### AIM OF THE EXERCISE:
Beginning with the line that has "right shoulder: (90, 191)", reproduce each remaining line of the data exactly, down to and including the last.

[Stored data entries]
>>>

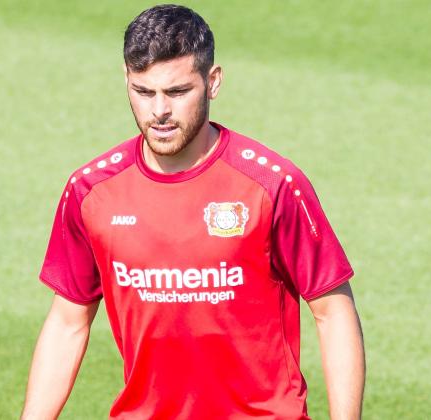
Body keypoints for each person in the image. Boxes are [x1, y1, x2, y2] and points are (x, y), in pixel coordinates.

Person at [21, 4, 365, 419]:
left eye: (177, 92)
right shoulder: (90, 191)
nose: (159, 110)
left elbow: (333, 312)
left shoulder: (273, 185)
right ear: (126, 81)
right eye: (143, 92)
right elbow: (67, 323)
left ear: (213, 82)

<<<

### RESULT:
right shoulder: (90, 191)
nose: (159, 110)
left elbow: (333, 312)
left shoulder: (273, 185)
right ear: (126, 81)
right eye: (143, 92)
right elbow: (67, 323)
left ear: (213, 82)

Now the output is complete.